I’m constantly evolving my exercise routine based on my shifting goals as well as responding to what I feel my body needs. Right now I’m in the midst of a new shift and I feel more confident than ever about the program I’ve put together.
Motivating Factors: Injury, Aging, and Racing
I can identify three different motivating factors that have informed the program I’m engaged in at this point: injury, aging, and racing.

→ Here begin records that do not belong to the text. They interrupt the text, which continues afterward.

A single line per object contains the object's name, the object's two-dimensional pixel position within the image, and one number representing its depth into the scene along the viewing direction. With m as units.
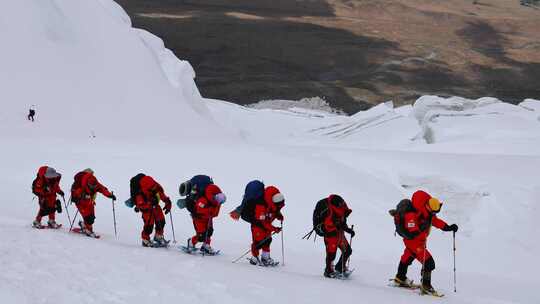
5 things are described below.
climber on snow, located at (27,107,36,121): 44.75
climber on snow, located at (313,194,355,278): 16.87
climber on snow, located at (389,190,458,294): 15.59
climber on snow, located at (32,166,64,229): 21.19
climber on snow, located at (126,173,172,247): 19.06
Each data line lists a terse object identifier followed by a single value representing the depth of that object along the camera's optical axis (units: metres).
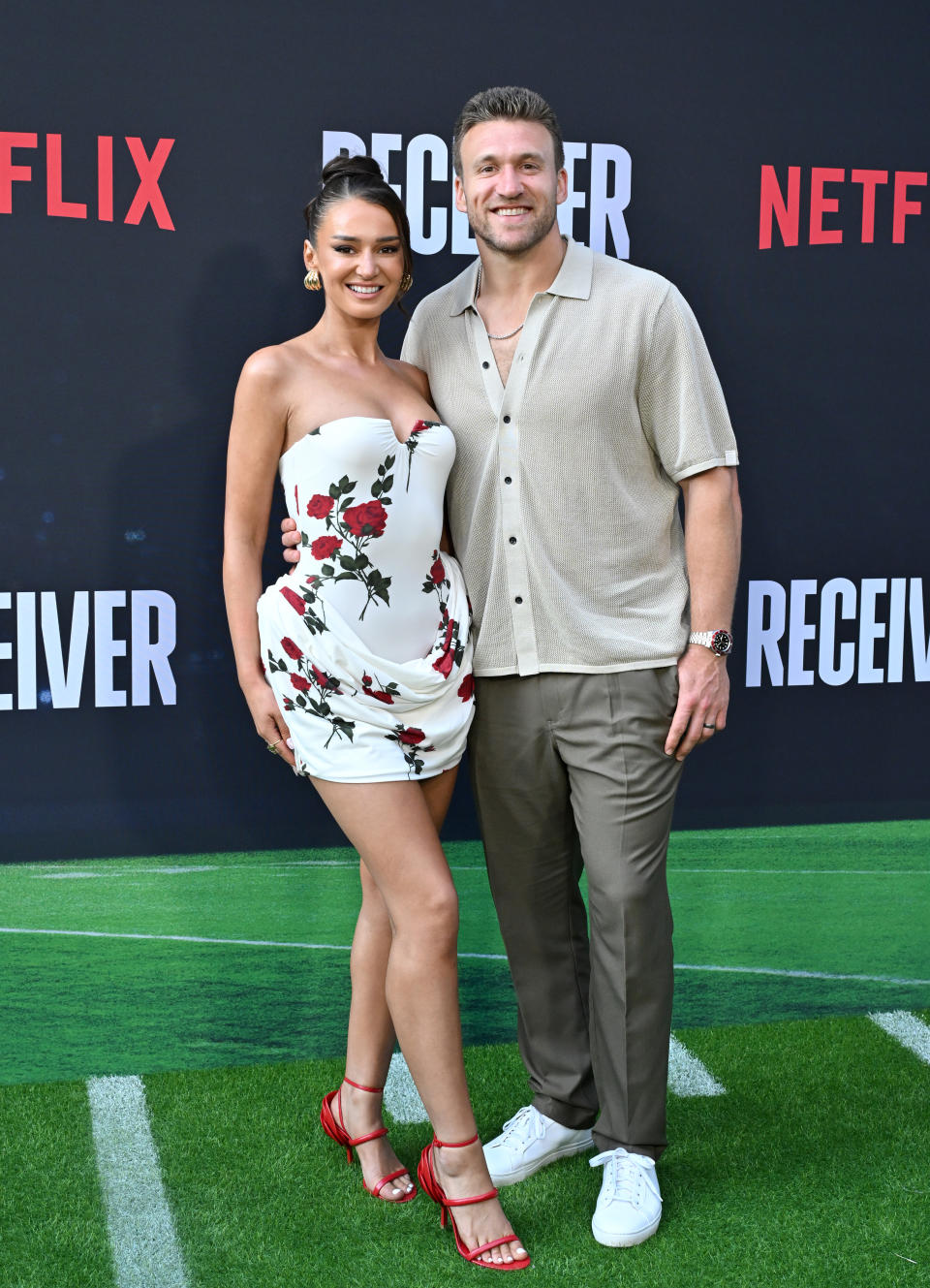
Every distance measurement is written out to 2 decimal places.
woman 2.15
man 2.22
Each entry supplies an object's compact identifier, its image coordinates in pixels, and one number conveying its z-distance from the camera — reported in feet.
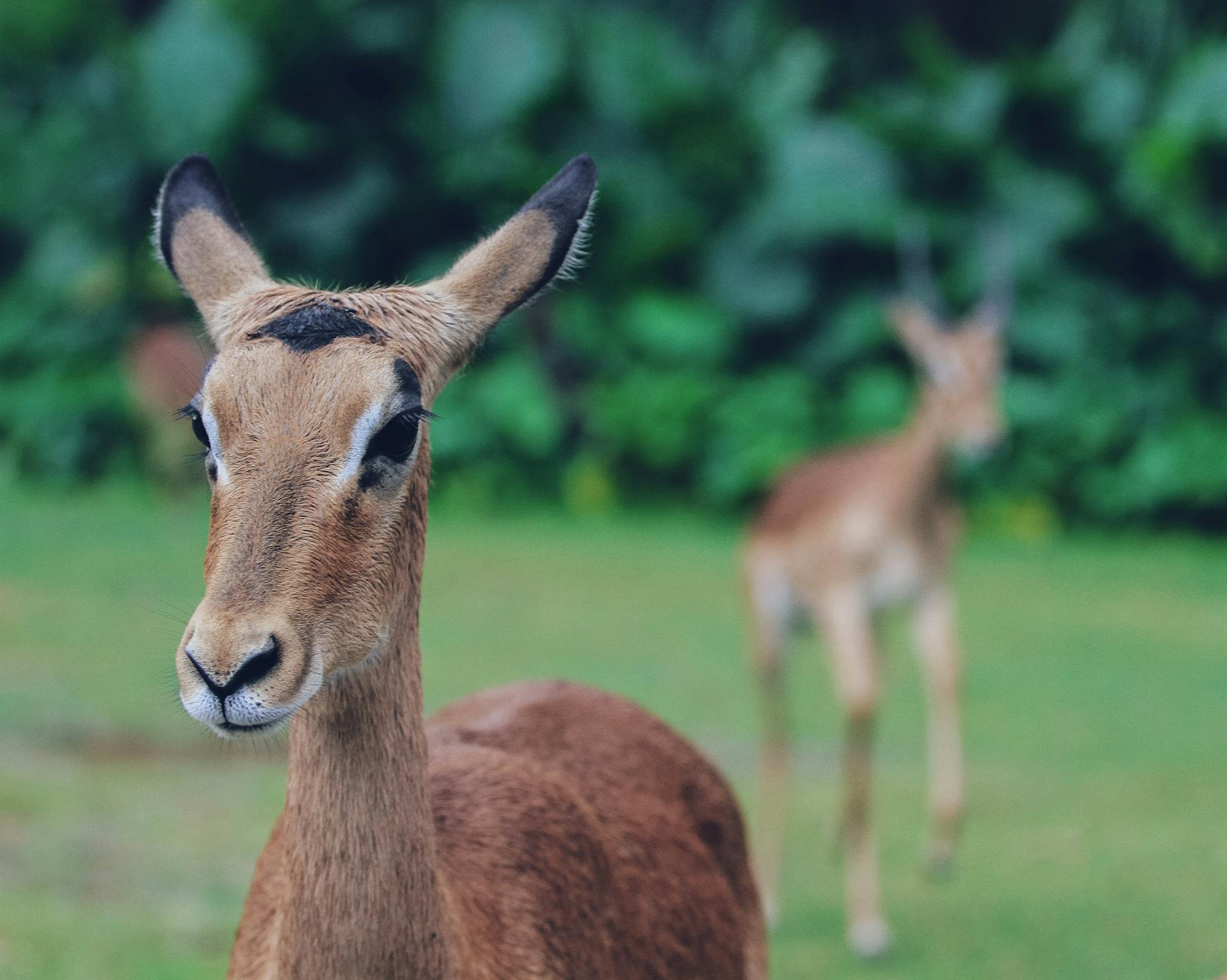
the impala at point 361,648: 7.46
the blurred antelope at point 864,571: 21.65
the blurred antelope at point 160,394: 44.09
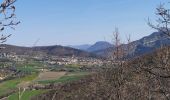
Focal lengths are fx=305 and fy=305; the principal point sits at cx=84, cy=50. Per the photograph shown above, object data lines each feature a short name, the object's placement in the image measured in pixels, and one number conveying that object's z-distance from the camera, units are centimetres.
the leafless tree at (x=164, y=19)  980
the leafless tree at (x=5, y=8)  559
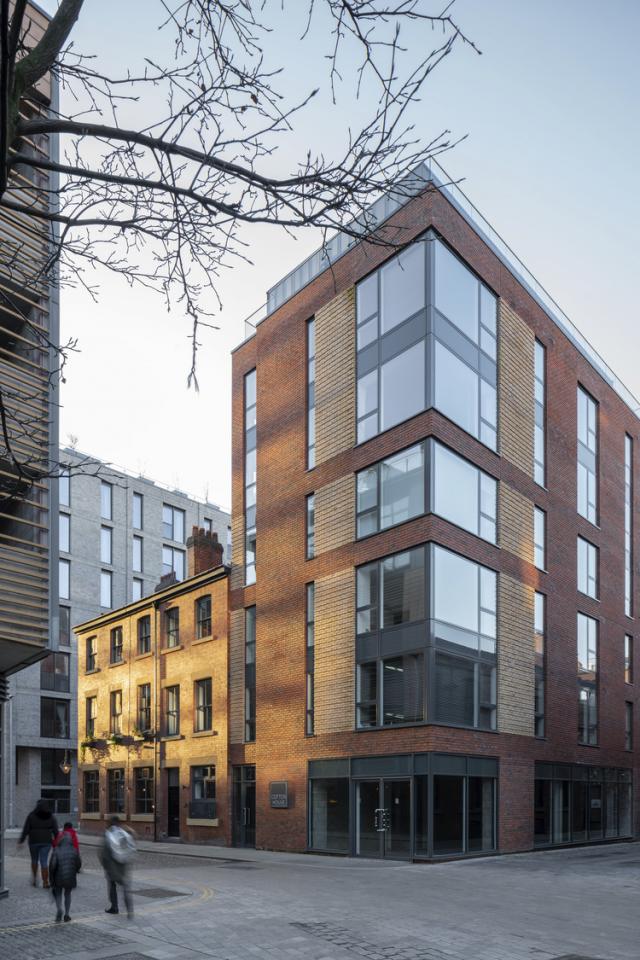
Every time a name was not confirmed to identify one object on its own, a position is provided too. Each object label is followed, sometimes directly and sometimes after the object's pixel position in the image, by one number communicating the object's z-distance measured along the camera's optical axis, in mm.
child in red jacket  13547
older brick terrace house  31766
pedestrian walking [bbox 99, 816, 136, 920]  13289
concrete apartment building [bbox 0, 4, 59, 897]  15125
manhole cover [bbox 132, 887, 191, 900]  16516
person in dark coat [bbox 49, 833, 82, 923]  13109
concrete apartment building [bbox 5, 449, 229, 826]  47125
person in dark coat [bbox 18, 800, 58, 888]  17266
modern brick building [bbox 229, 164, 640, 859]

On the injury front, right now I’m coming back from a series of lower leg and foot injuries that started way back in the fall with a bad flare up of plantar fasciitis followed by foot and lower leg injuries in April-July. Today is the first day I’ve run without any sort of nagging injury in a very long time, and comes after taking a full month off of any real running.
Next up: aging. As we age we lose muscle and have to work hard to avoid serious muscle loss. I turned 40 this past summer and think that I need to pay greater attention to building muscle.
Finally, racing: I want to be able to run ultras and complete them with a chance of being healthy. This requires that I run sustainably and work hard.
These three factors combined to suggest a few key changes I needed to make:
- I need to run less frequently, but make each run count.
- I need to increase the intensity of my strength workouts to try and actually build muscle, not just maintain my current level of strength.
- I need to supplement my running with low-impact cross-training to support aerobic development while giving my legs plenty of recovery time.
Work Out, Cross Train, Run, and Repeat
After a lot of thought, with those motivations in mind, I’ve devised the following exercise program:
- Monday: Full-body strength training and mobility. The goal on Mondays is to hit three major areas – push, pull, legs – and hit them hard, while avoiding injury. This means I’m selecting a level of intensity I can maintain for five to fifteen reps, but doing a lot of reps. A typical workout on Monday might consist of 100 pull-ups (20 sets of 5), 100 weighted split-squats (10 sets of 10 holding 20 lb dumbbells), and 100 pushups (10 sets of 10). I engage in mobility work in between sets allowing plenty of time to recover between sets.
- Tuesday: Cross-training or rest. This is a cycling day, whether indoors or out, though I can sub in a rest day if I feel like I need it.
- Wednesday: Running workout. This is a quality run day consisting of a few easy miles, a workout section (e.g., hill repeats, threshold intervals, etc), and a few more easy miles. The total run should take between 60-90 minutes and cover 6 to 10 miles.
- Thursday: Full-body strength training and mobility. Thursday is a do-over of Monday.
- Friday: Cross-training or rest. Same as Tuesday. Bike, indoors or out, or take a rest day if I feel like I need it.
- Saturday: Long run with tempo. Saturdays are for long runs. The long run is mostly easy with a tempo component either baked into the middle of the run or sprinkled throughout. A typical long run on the road might be something like 45 minutes easy, 30 minutes moderate, 45 minutes easy, or a 3-hour trail run at easy pace but where I try keep running up the hills.
- Sunday: Easy run with strides. 60 to 90 minutes or 6 to 10 miles easy with 4 to 6 strides at the end.
The goals of this program are to provide a strong base of strength, get maximum benefit out of minimum running, and supplement with cross-training while building in room for rest days if needed.
I plan to stick to this approach through the end of the year and see how my body responds.